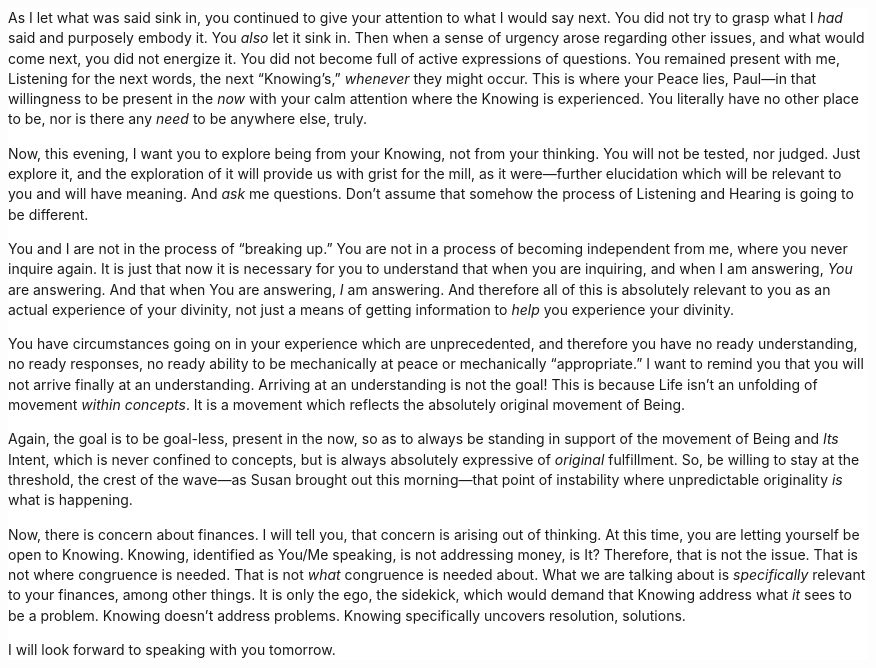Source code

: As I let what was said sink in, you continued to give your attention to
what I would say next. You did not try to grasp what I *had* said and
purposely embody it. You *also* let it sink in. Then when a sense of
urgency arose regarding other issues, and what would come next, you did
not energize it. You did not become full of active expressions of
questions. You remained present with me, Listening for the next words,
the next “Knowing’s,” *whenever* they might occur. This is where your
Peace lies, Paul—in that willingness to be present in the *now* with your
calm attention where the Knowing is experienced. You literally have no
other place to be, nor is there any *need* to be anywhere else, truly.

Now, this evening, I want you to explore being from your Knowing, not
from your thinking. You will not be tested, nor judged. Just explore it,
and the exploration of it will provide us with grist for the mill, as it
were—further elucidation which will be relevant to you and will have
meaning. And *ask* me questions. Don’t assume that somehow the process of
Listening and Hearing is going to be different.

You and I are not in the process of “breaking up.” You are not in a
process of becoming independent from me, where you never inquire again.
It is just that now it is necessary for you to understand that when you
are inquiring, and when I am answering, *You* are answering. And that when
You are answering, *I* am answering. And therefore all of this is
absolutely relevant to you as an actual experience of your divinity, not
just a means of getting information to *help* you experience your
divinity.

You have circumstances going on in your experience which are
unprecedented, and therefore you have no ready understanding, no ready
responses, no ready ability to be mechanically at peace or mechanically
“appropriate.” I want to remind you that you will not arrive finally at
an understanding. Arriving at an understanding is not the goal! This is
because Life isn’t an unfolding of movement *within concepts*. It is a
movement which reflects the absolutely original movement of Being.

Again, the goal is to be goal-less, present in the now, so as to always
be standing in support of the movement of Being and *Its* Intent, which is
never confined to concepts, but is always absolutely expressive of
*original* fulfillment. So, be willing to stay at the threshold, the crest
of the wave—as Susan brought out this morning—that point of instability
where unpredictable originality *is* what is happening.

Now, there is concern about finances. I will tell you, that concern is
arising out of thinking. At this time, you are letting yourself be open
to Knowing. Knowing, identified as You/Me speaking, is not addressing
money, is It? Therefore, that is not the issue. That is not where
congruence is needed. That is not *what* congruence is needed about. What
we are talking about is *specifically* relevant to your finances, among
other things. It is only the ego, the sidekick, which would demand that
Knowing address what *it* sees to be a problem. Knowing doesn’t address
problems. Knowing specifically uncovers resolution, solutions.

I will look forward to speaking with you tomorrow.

= = = =

What is the number of lines in the material above that include the string "have"? Give only that number.

4